In November 1996, Booth faxed instructions to Staehli directing the firm to pay monies under the direction of the ASC so the investors he had bought from wouldn't suffer losses. Maybe Hannes realised he was in trouble and hoped to extricate himself. In any case such payments were in fact made, with the writers of the options compensated.

The ASC investigated many people from Macquarie, TNT and KPN who might have been Booth, using good old-fashioned perseverance. They also used NetMap software developed by NetMap Analytics. NetMap was designed to look at large data sets for unusual links between people or groups in their communications or financial dealings, to identify possible wrongdoing. After a three-week run it proposed several people, of whom Hannes was one.

On 17 January 1997, a search warrant was executed at Hannes home and documents, his computer, an anorak, a black bag and glasses were seized. The anorak and bag were similar to ones in bank security tapes from when Booth obtained bank cheques.

In a voluntary police/ASC interview that day, Hannes asserted the options had been bought without his authority, by a person he did not wish to name but with whom he had formed an investment syndicate. This person was known as Mr X.

==Prosecution==

The ASC charged Hannes,

1. Under the corporations act, for insider trading in the options purchase (as Booth).
2. Under the FTR act, for splitting the cash withdrawals (in his own name).
3. Under the FTR act, for splitting the cash used for bank cheques (as Booth).

The trial in the District Court of New South Wales was long and complex. The prosecution called 42 witnesses and 3 expert witnesses and offered 200 exhibits. Justice Backhouse's summing up took four days. The identification of Hannes as Booth relied on witnesses from the banks, Mail Boxes Etc, and handwriting analysis from documents by Booth and indentations on paper found at Hannes home. Among those indentations was a page of apparent practice signatures "M. Booth", and notes about the mailbox and voicemail.
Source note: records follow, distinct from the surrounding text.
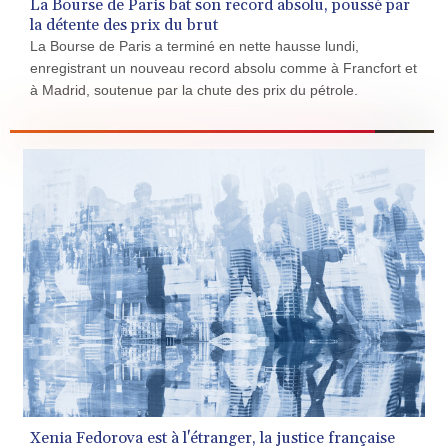
La Bourse de Paris bat son record absolu, poussé par
la détente des prix du brut
La Bourse de Paris a terminé en nette hausse lundi,
enregistrant un nouveau record absolu comme à Francfort et
à Madrid, soutenue par la chute des prix du pétrole.
Xenia Fedorova est à l'étranger, la justice française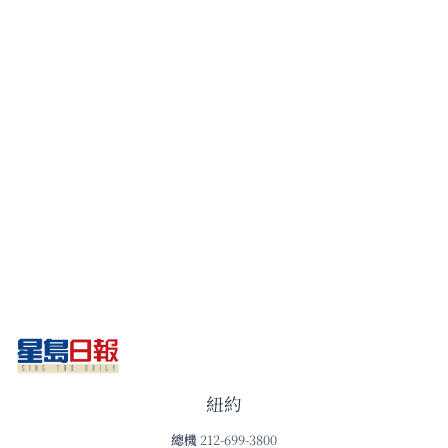
紐約
總機
212-699-3800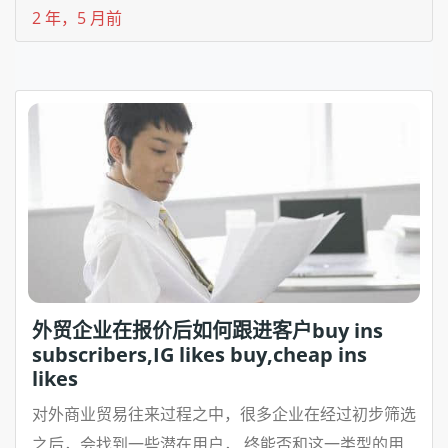
2 年，5 月前
外贸企业在报价后如何跟进客户buy ins
subscribers,IG likes buy,cheap ins
likes
对外商业贸易往来过程之中，很多企业在经过初步筛选
之后，会找到一些潜在用户， 终能否和这一类型的用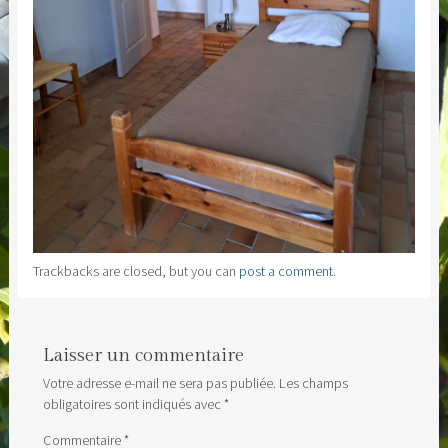
Trackbacks are closed, but you can
post a comment
.
Laisser un commentaire
Votre adresse e-mail ne sera pas publiée.
Les champs
obligatoires sont indiqués avec
*
Commentaire
*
Hannes' defence was what he said in the police/ASC investigation, namely that he had been in an investment syndicate with an English friend who was wealthy and knowledgeable about finance and invited him to invest. The friend had then made the options purchases without Hannes' authority, but also without any special knowledge about TNT. And further that when the alleged insider trading became public knowledge Hannes and the friend agreed to return the monies. Hannes also indicated that he was due to meet his English friend in London to clarify the situation, however he could not find him.
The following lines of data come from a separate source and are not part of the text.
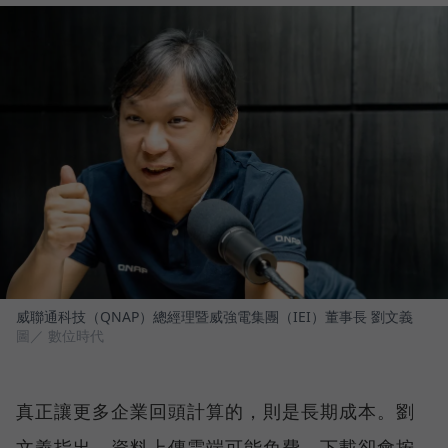
威聯通科技（QNAP）總經理暨威強電集團（IEI）董事長 劉文義
圖／ 數位時代
真正讓更多企業回頭計算的，則是長期成本。劉
文義指出，資料上傳雲端可能免費，下載卻會按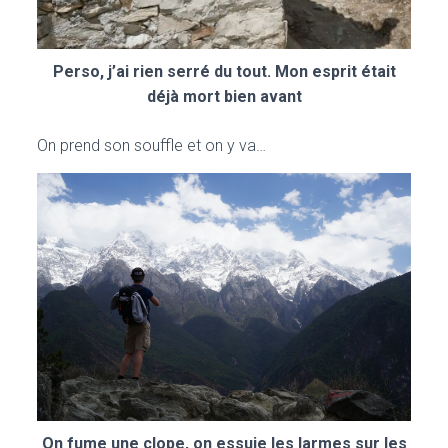
Perso, j’ai rien serré du tout. Mon esprit était
déjà mort bien avant
On prend son souffle et on y va…
On fume une clope, on essuie les larmes sur les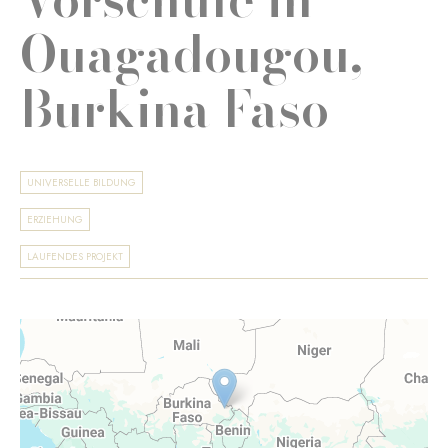
Ouagadougou,
Burkina Faso
UNIVERSELLE BILDUNG
ERZIEHUNG
LAUFENDES PROJEKT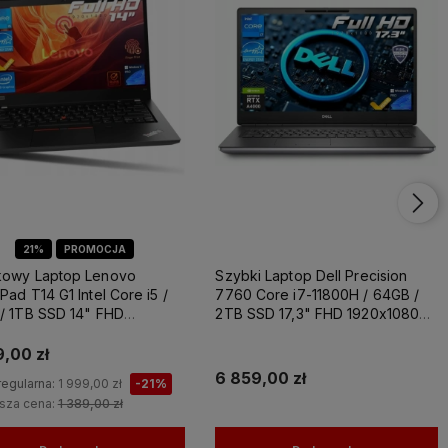
ovo
Laptop Dell Latitude
Laptop Dell Precisi
1
1
21%
PROMOCJA
kowy Laptop Lenovo
Szybki Laptop Dell Precision
Pad T14 G1 Intel Core i5 /
7760 Core i7-11800H / 64GB /
/ 1TB SSD 14" FHD
2TB SSD 17,3" FHD 1920x1080
1080 IPS Intel UHD
IPS Nvidia RTX A4000 8GB
hics Windows 11 PRO
GDDR6 Windows 11 PRO / Laptop
9,00 zł
do Grafiki Projektowania
6 859,00 zł
regularna:
1 999,00 zł
-21%
ższa cena:
1 389,00 zł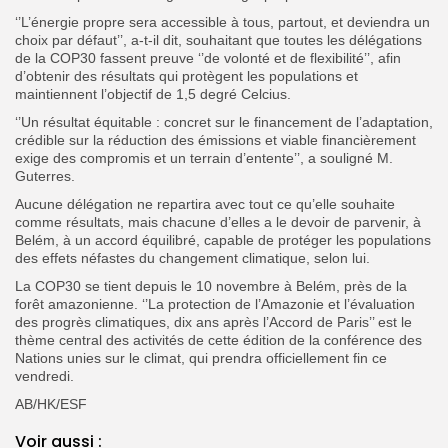
‘’L’énergie propre sera accessible à tous, partout, et deviendra un
choix par défaut’’, a-t-il dit, souhaitant que toutes les délégations
de la COP30 fassent preuve ‘’de volonté et de flexibilité’’, afin
d’obtenir des résultats qui protègent les populations et
maintiennent l’objectif de 1,5 degré Celcius.
‘’Un résultat équitable : concret sur le financement de l’adaptation,
crédible sur la réduction des émissions et viable financièrement
exige des compromis et un terrain d’entente’’, a souligné M.
Guterres.
Aucune délégation ne repartira avec tout ce qu’elle souhaite
comme résultats, mais chacune d’elles a le devoir de parvenir, à
Belém, à un accord équilibré, capable de protéger les populations
des effets néfastes du changement climatique, selon lui.
La COP30 se tient depuis le 10 novembre à Belém, près de la
forêt amazonienne. ‘’La protection de l’Amazonie et l’évaluation
des progrès climatiques, dix ans après l’Accord de Paris’’ est le
thème central des activités de cette édition de la conférence des
Nations unies sur le climat, qui prendra officiellement fin ce
vendredi.
AB/HK/ESF
Voir aussi :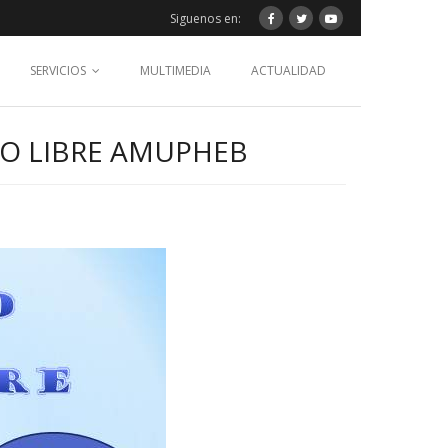
Siguenos en:
SERVICIOS
MULTIMEDIA
ACTUALIDAD
PO LIBRE AMUPHEB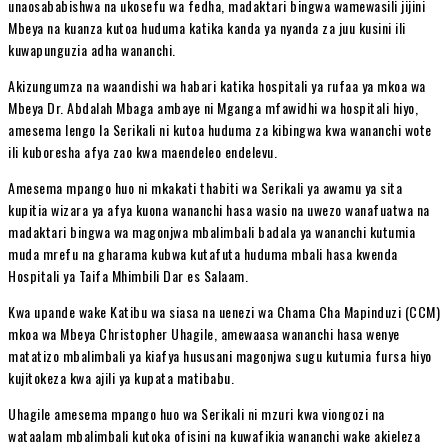
unaosababishwa na ukosefu wa fedha, madaktari bingwa wamewasili jijini
Mbeya na kuanza kutoa huduma katika kanda ya nyanda za juu kusini ili
kuwapunguzia adha wananchi.
Akizungumza na waandishi wa habari katika hospitali ya rufaa ya mkoa wa
Mbeya Dr. Abdalah Mbaga ambaye ni Mganga mfawidhi wa hospitali hiyo,
amesema lengo la Serikali ni kutoa huduma za kibingwa kwa wananchi wote
ili kuboresha afya zao kwa maendeleo endelevu.
Amesema mpango huo ni mkakati thabiti wa Serikali ya awamu ya sita
kupitia wizara ya afya kuona wananchi hasa wasio na uwezo wanafuatwa na
madaktari bingwa wa magonjwa mbalimbali badala ya wananchi kutumia
muda mrefu na gharama kubwa kutafuta huduma mbali hasa kwenda
Hospitali ya Taifa Mhimbili Dar es Salaam.
Kwa upande wake Katibu wa siasa na uenezi wa Chama Cha Mapinduzi (CCM)
mkoa wa Mbeya Christopher Uhagile, amewaasa wananchi hasa wenye
matatizo mbalimbali ya kiafya hususani magonjwa sugu kutumia fursa hiyo
kujitokeza kwa ajili ya kupata matibabu.
Uhagile amesema mpango huo wa Serikali ni mzuri kwa viongozi na
wataalam mbalimbali kutoka ofisini na kuwafikia wananchi wake akieleza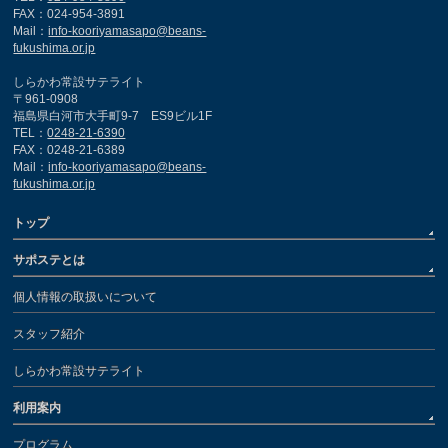
FAX：024-954-3891
Mail：
info-kooriyamasapo@beans-
fukushima.or.jp
しらかわ常設サテライト
〒961-0908
福島県白河市大手町9-7 ES9ビル1F
TEL：
0248-21-6390
FAX：0248-21-6389
Mail：
info-kooriyamasapo@beans-
fukushima.or.jp
トップ
サポステとは
個人情報の取扱いについて
スタッフ紹介
しらかわ常設サテライト
利用案内
プログラム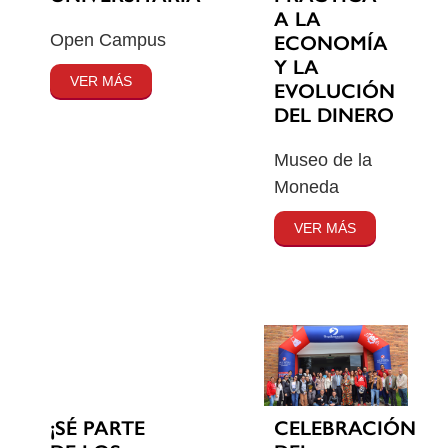
A LA
Open Campus
ECONOMÍA
Y LA
VER MÁS
EVOLUCIÓN
DEL DINERO
Museo de la
Moneda
VER MÁS
¡SÉ PARTE
CELEBRACIÓN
After eight days deliberation, the jury returned guilty on the FTR charges, and after further instructions from the judge and another two days they reached guilty on the insider trading charge.

Justice Backhouse handed down a sentence of 2 years 2 months imprisonment and $100,000 fine for the insider trading, and 4 months each for the FTR offences, but with those terms to all be served concurrently, and fines of $5,000 for each FTR offence in lieu of the terms being cumulative. She set a recognisance release period of 18 months.

An appeal by Hannes in the NSW Court of Criminal Appeal was upheld on the grounds of certain directions given by Justice Backhouse to the jury. The conviction was quashed and a retrial ordered. Hannes had by that time served 15½ months of his sentence and was released pending the outcome of the retrial.

The retrial in the Supreme Court of New South Wales at Darlinghurst reached the same conclusion as the first, guilty on all charges. Justice James handed down the same sentence of 2 years 2 months and $100,000 fine for insider trading, and 4 months each for the FTR offences. But he made those FTR terms cumulative on the insider trading (but concurrent with each other) for a total 2 years 6 months. He set a recognisance release period of 20 months, which accounting for time already served meant a further 4½ months in prison for Hannes.

Justice James decided for cumulative sentences on the basis that the FTR offences were a separate criminality from the insider trading, and if they were not cumulative then the sentence would be manifestly inadequate.

On 13 May 2008, Hannes won an uncommon second hearing in the High Court, to make an argument for special leave to appeal. A similar application was rejected in March 2008.